[Transcribed page contents]
▼

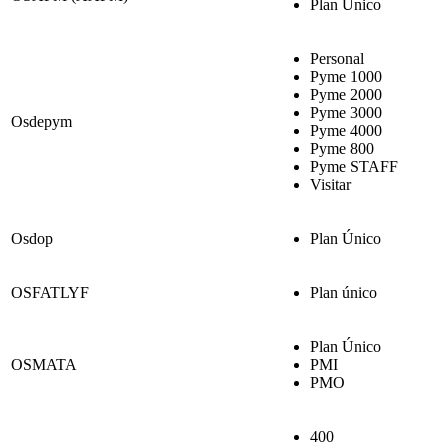
Plan Único
Personal
Pyme 1000
Pyme 2000
Pyme 3000
Osdepym
Pyme 4000
Pyme 800
Pyme STAFF
Visitar
Osdop
Plan Único
OSFATLYF
Plan único
Plan Único
OSMATA
PMI
PMO
400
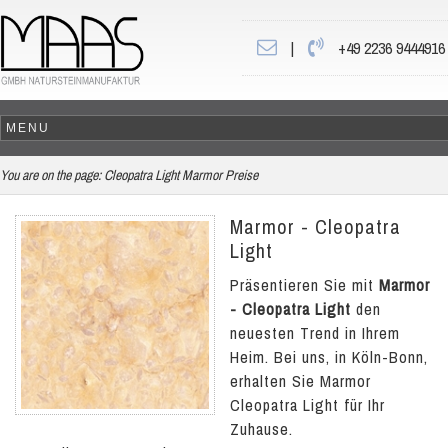
|
+49 2236 9444916
You are on the page:
Cleopatra Light Marmor Preise
Marmor - Cleopatra
Light
Präsentieren Sie mit
Marmor
- Cleopatra Light
den
neuesten Trend in Ihrem
Heim. Bei uns, in Köln-Bonn,
erhalten Sie Marmor
Cleopatra Light für Ihr
Zuhause.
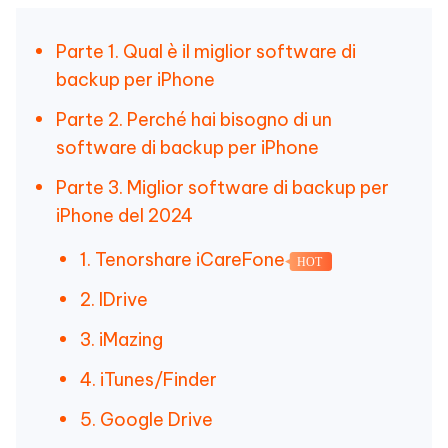
Parte 1. Qual è il miglior software di
backup per iPhone
Parte 2. Perché hai bisogno di un
software di backup per iPhone
Parte 3. Miglior software di backup per
iPhone del 2024
1. Tenorshare iCareFone
HOT
2. IDrive
3. iMazing
4. iTunes/Finder
5. Google Drive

▲

Directions for this task. Please copy each line of the records above that holds the word "Marmor".

Task response.
Cleopatra Light Marmor Preise
Marmor - Cleopatra
Marmor
erhalten Sie Marmor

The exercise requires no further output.